Treatment naive and experienced HIV patients participating in five open-label trials of highly active antiretroviral therapy (HAART) completed the 36-Item Short Form Health Survey (SF-36) instrument at various time points. SF-36 responses were converted to utilities using a previously reported algorithm. Expected utilities were estimated as a function of patient demographics, regimen attributes, disease status, and AEs using a mixed-effects maximum likelihood model. Mean utilities for five HIV health states were derived from predicted patient utilities.
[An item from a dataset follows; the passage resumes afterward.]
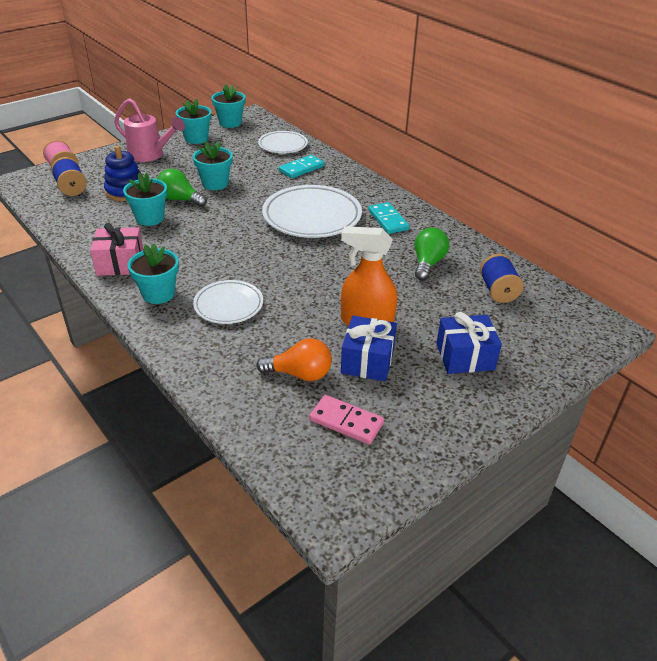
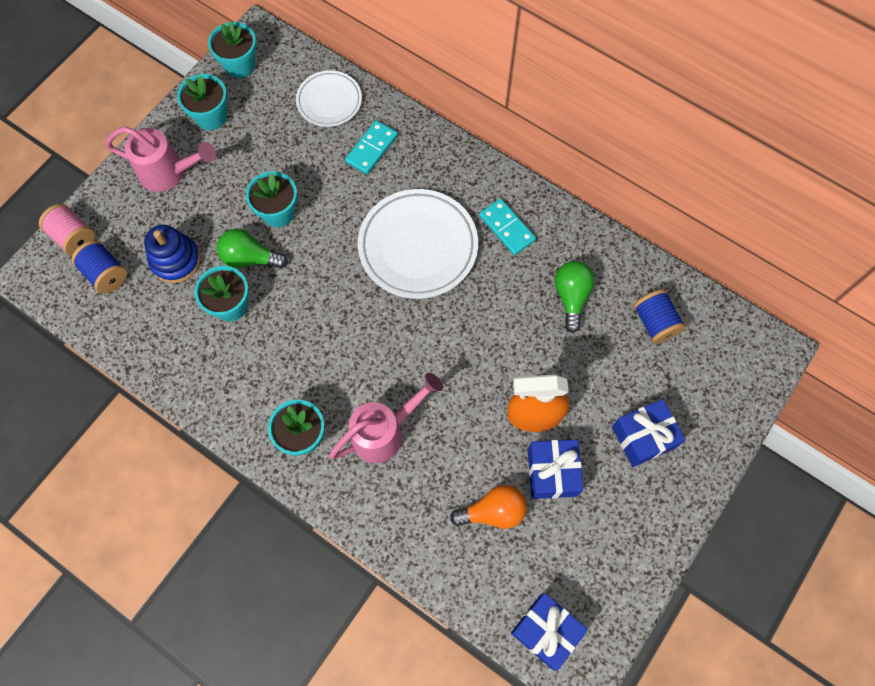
camera: 15 degrees left, 30 degrees up
pink gift [90,223,144,276] -> none
white plate [193,280,263,324] -> pink watering can [329,373,443,463]
pink domino [309,395,384,445] -> none
none -> blue gift [511,593,588,671]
Negative predictors of utility included greater age (−0.001), prior acquired immune deficiency syndrome-defining events (−0.036), female gender (−0.038), and injection drug use (−0.056; P < 0.01 for all). Utility also depended on CD4+ cell count (P < 0.01), but not the presence of undetectable viral load. Regimen attributes were marginally associated with changes in utility. Depression was associated with the largest decrease in utility (−0.054, P < 0.001) among the AEs examined. Using the model to generate predicted utilities from the sample provided mean estimates ranging from 0.742 (SD 0.058) to 0.798 (0.052) for CD4+ counts between 0 and 99 and ≥500 cells/mm3, respectively.


HIV patients' health-related quality of life may be substantially affected by clinically relevant patient-, disease-, and treatment-related factors, such as injection drug use, disease status, food/drink restrictions, and AEs.